=== EXTRACTED TEXT ===

Celebrating a Dominican Jubilee: 800 Years of the Confirmation of the Order of Preachers (2016)
800 Years of the Confirmation of the Order of Preachers
(cf. Acts of the General Chapter (Trogir), n. 40 – 49)
Sent to Preach the Gospel
40. In 2016, we will celebrate the eighth centenary of the confirmation of the Order by Pope Honorius III. A Jubilee for the people of Israel was a time of joy and renewal when "you shall return, every one of you, to your property and every one of you to your family" (Lev 25:10). If our Jubilee invites us to return to the origins of the Order, paradoxically it is so that we will remember how St Dominic sent out his first friars from their house, their family, and their nation so as to discover the joy and freedom of itinerancy. Our mobility means more than moving from one place to another. As disciples of Christ, we are sent to preach the Gospel. By sharing the life of the One who, sent by the Father, breathes out his Spirit upon us, we acquire the interior freedom that alone makes us attentive to the appeals of our human sisters and brothers.

=== SUPPLIED MATERIAL ===

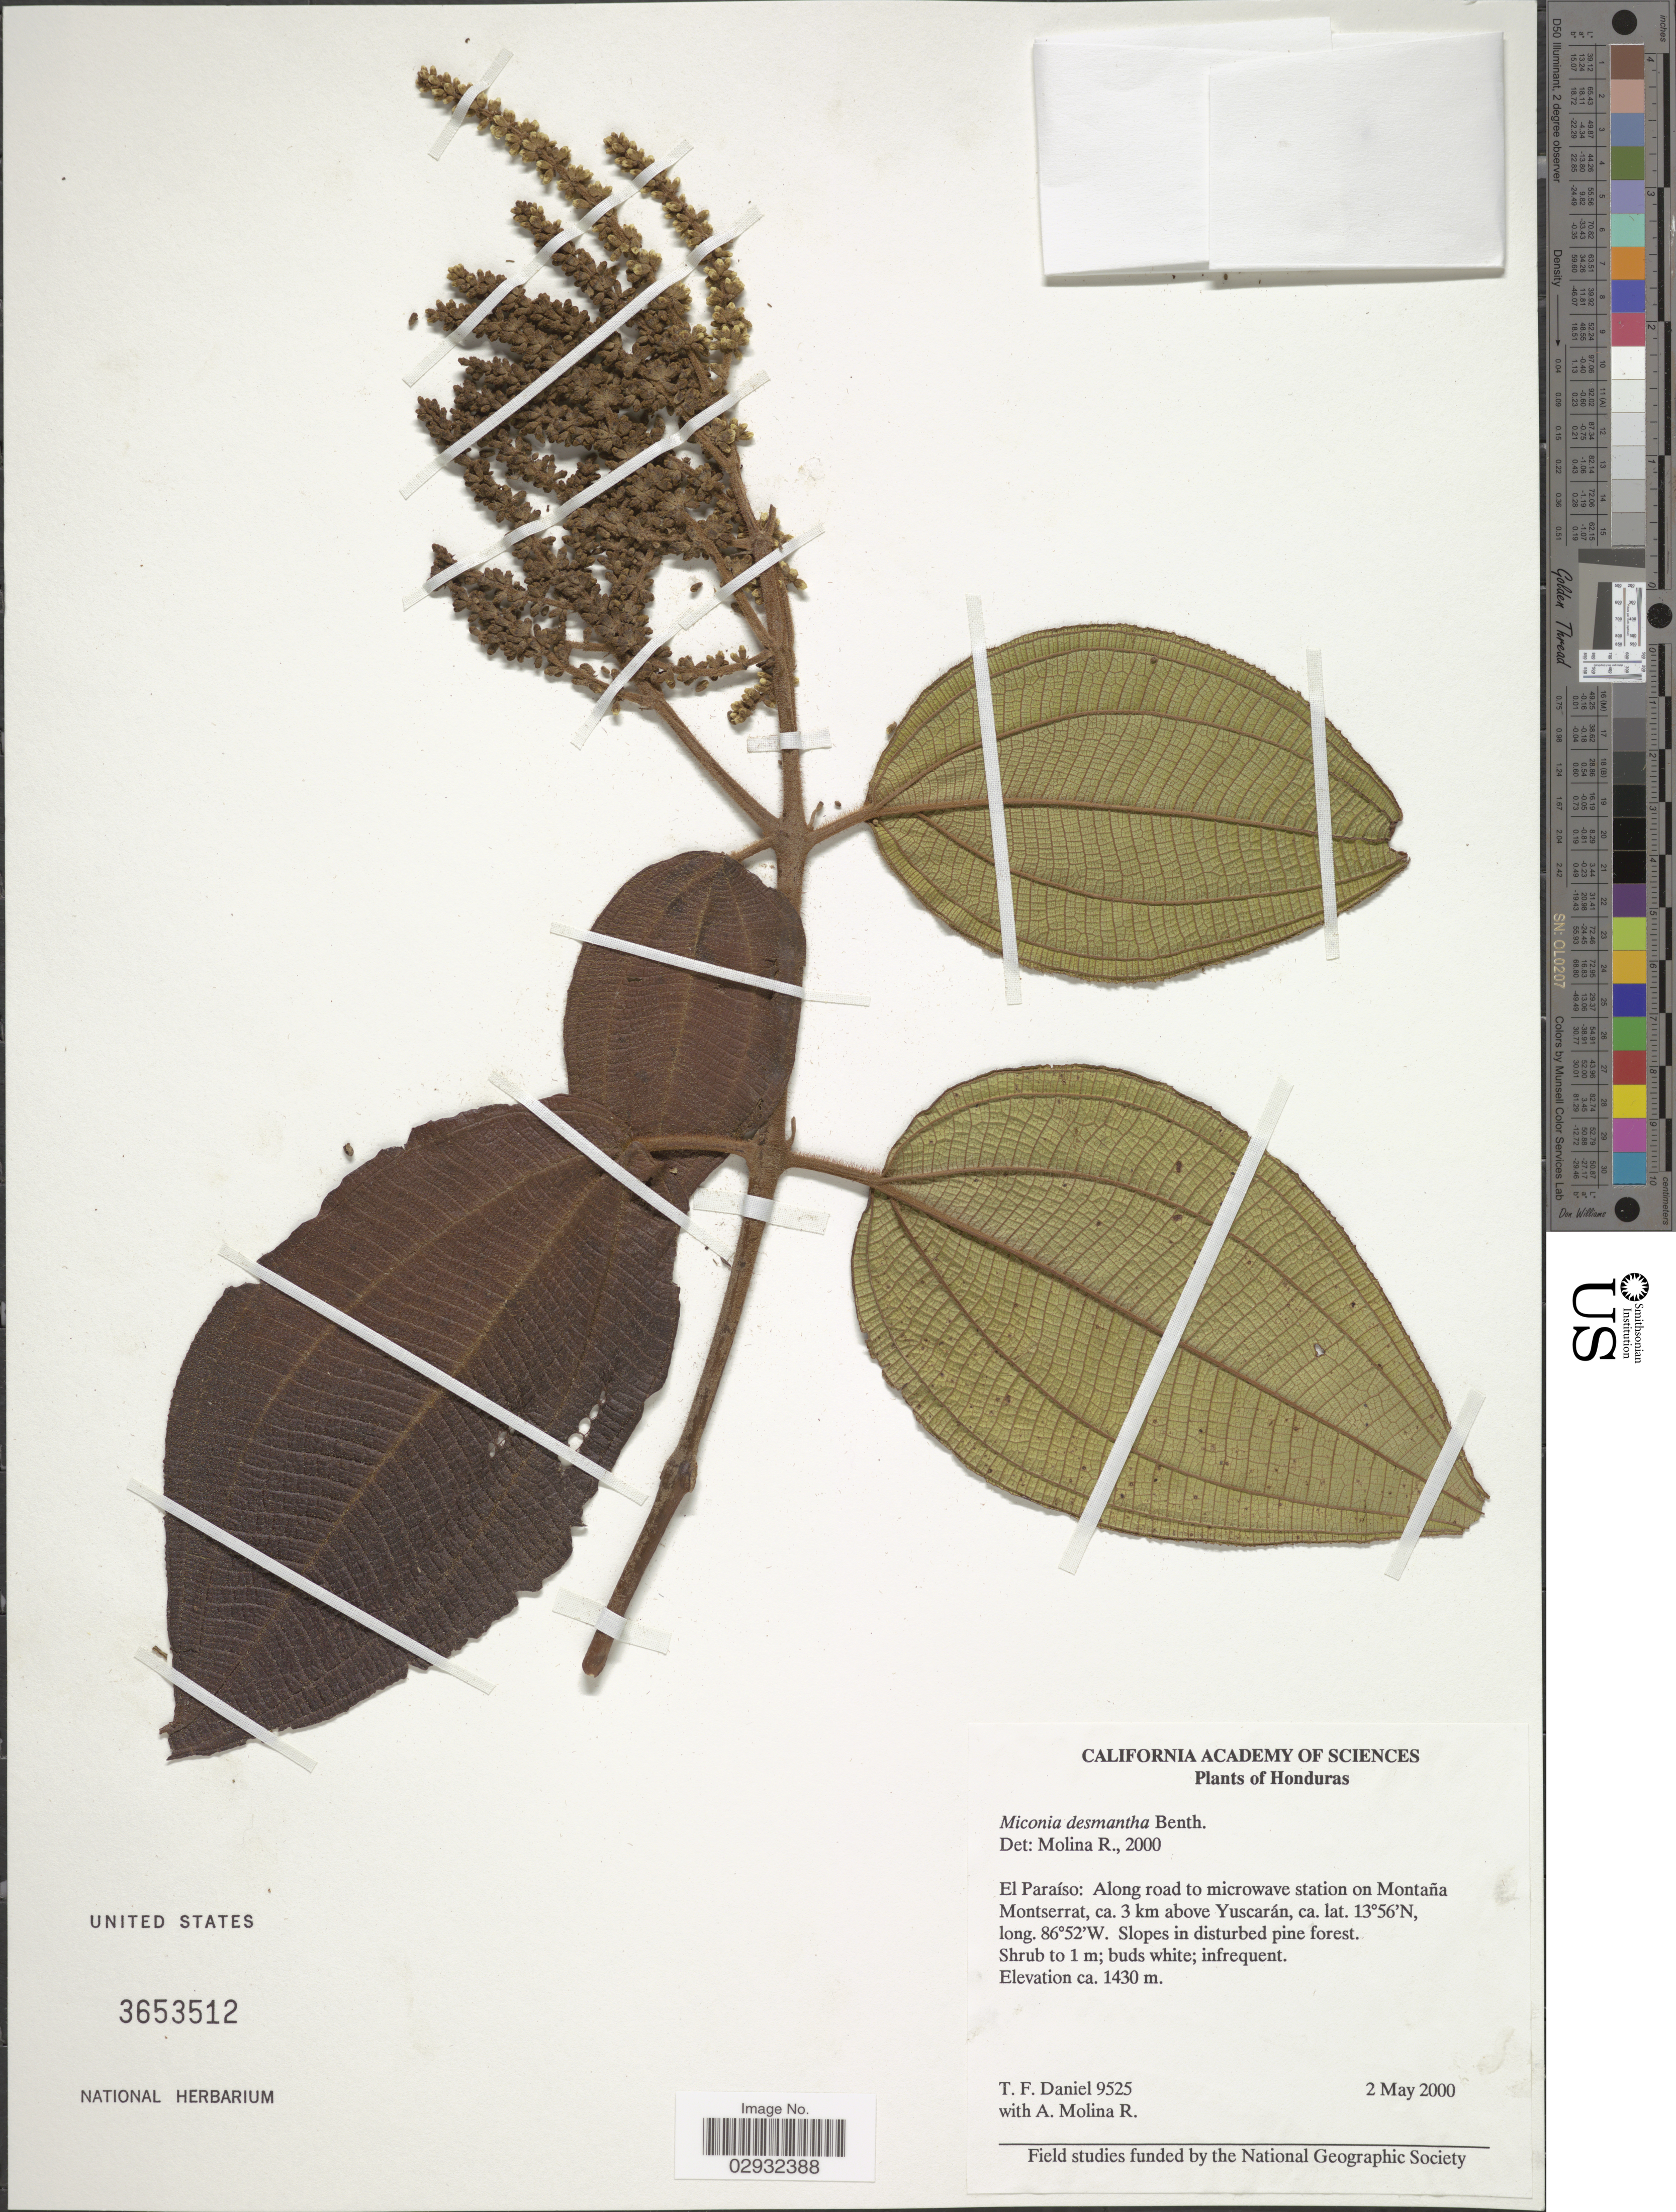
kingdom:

===

* CHALLENGES *
- 1) Write out the passage from the Dominican Jubilee text, beginning at the words "Celebrating a Dominican" and stopping after "n. 40 – 49)".
- 2) According to the Dominican Jubilee text, which pope confirmed the Order?

* REPLIES *
- 1)
Celebrating a Dominican Jubilee: 800 Years of the Confirmation of the Order of Preachers (2016)
800 Years of the Confirmation of the Order of Preachers
(cf. Acts of the General Chapter (Trogir), n. 40 – 49)

- 2) Pope Honorius III